Der Vater der getöteten Tugce A. wartet am Dienstag im Verhandlungssaal im Landgericht in Darmstadt auf das Urteil gegen Sanel M..
© dpa

„Der Angeklagte hat Tugce Albayrak einen ausholenden Schlag verpasst“, erwidert der Richter Jens Aßling in seiner Urteilsbegründung. Eine Ohrfeige beschreibe Sanel M.s Tat nicht ausreichend. Der Angeklagte neige dazu, Konflikte mit Gewalt zu lösen. Das zeigten auch seine Vorstrafen, die er sich nicht zu Herzen genommen habe. Sanel M. sei ein unausgereifter junger Mann, der viele Entwicklungsschritte verpasst habe und dessen „schädliche Neigungen“ in der Jugendhaft etwa durch Anti-Aggressions-Training zu behandeln seien.

Sanel M. könnte nach der Hälfte der Haftdauer entlassen werden

Als Sanel M. aus dem Gerichtssaal geführt wird, ruft eine Frau seinen Namen. Sie könnte seine Mutter sein. Kurz schaut er hinüber zu ihr. Nicht einmal ein Gruß ist von seinem Gesicht abzulesen. Seine Mimik bleibt starr. Dann ist er verschwunden.

Wie lange der 18-Jährige voraussichtlich im Gefängnis bleiben wird, erklärt draußen vor dem Gerichtssaal Oberstaatsanwalt Alexander Homm: „Nach der Hälfte der Haftdauer wird eine Aussetzung der Haft geprüft.“ Die Entscheidung darüber hänge allerdings von der Mitarbeit Sanel M.s ab. An Homm vorbei drücken sich Tugces Eltern und ihr Bruder Dogus wortlos durch die Menschenmasse vor dem Gerichtssaal.

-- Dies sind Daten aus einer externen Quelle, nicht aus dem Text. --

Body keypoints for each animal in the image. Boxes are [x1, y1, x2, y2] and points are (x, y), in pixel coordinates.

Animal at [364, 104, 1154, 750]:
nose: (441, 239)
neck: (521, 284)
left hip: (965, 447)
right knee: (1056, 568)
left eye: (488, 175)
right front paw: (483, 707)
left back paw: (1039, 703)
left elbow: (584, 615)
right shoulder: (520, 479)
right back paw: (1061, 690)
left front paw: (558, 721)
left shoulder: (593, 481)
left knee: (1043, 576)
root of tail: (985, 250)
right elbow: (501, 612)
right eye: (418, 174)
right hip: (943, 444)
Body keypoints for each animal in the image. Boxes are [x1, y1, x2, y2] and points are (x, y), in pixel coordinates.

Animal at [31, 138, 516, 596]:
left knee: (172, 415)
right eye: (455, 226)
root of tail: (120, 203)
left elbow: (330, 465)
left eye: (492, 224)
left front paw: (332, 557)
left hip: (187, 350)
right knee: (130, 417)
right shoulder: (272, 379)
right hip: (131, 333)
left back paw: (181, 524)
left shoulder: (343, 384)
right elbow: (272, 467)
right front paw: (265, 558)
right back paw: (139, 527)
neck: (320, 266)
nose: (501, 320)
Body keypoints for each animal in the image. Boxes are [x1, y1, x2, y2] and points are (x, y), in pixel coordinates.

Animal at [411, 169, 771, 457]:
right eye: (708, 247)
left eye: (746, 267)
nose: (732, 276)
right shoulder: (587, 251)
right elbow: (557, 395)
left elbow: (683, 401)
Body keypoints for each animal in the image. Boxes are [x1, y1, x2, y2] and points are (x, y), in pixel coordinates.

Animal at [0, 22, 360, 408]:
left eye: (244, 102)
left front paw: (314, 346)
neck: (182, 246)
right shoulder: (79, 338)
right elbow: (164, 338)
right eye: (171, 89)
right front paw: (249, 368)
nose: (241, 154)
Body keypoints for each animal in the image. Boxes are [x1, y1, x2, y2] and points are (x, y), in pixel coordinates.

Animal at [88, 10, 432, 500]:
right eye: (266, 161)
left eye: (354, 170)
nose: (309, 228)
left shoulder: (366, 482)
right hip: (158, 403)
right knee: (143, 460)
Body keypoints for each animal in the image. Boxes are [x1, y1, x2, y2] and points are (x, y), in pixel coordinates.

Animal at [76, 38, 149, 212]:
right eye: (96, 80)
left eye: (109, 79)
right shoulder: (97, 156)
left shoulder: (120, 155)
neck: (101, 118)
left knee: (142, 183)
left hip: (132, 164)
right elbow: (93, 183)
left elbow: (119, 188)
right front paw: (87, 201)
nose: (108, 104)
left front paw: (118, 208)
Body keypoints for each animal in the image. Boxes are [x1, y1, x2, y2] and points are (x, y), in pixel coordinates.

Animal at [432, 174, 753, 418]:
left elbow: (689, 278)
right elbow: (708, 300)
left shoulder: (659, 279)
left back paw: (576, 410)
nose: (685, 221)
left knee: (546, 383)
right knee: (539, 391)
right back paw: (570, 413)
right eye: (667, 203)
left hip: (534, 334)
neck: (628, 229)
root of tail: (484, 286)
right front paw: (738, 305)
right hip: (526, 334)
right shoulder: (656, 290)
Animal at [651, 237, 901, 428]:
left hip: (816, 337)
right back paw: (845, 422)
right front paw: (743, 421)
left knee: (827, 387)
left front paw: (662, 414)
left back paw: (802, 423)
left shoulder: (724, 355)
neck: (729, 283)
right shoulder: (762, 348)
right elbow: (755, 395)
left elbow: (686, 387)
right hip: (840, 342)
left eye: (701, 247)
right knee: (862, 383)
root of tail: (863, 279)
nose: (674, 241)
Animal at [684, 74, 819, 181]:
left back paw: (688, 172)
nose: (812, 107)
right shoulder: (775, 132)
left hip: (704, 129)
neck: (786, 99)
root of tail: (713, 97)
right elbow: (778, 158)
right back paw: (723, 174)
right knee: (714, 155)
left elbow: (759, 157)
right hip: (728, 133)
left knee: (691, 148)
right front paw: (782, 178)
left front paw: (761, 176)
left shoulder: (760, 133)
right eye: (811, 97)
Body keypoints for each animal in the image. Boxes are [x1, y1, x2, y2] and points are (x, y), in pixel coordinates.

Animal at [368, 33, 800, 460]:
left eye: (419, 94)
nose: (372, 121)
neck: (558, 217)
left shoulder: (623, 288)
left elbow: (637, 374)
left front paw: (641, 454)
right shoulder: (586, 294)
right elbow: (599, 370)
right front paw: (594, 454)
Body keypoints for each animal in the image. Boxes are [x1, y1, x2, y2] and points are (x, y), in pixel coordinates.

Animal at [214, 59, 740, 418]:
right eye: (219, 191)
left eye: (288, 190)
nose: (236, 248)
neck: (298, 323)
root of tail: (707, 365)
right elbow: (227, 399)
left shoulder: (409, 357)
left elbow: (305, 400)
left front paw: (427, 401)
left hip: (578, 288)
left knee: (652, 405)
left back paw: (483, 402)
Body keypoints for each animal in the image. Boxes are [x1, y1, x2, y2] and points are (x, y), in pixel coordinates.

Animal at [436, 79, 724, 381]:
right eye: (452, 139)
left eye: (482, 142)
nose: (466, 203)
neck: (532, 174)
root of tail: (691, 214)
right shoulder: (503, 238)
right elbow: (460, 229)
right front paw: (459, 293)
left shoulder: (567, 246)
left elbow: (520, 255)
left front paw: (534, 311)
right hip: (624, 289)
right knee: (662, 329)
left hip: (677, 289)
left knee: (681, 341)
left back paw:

Für sie tritt Nebenklageanwalt Macit Karaahmetoglu vor die Kameras. „Das Gericht hat eine klare Sprache gefunden und die Tat nicht bagatellisiert“, sagt er. Die Familie Albayrak sei erleichtert, dass der Prozess nun zu Ende sei.

Dass es womöglich noch nicht das Ende in diesem Fall gewesen sein könnte, kündigt ein paar Meter weiter Sanel M.s Verteidiger Stephan Kuhn an. Die beispiellose Vorverurteilung von Sanel M. sei im Urteil nicht ausreichend gewürdigt, die Strafe zu hoch. „Wir werden unserem Mandanten eine Revision nahelegen“, sagt Kuhn.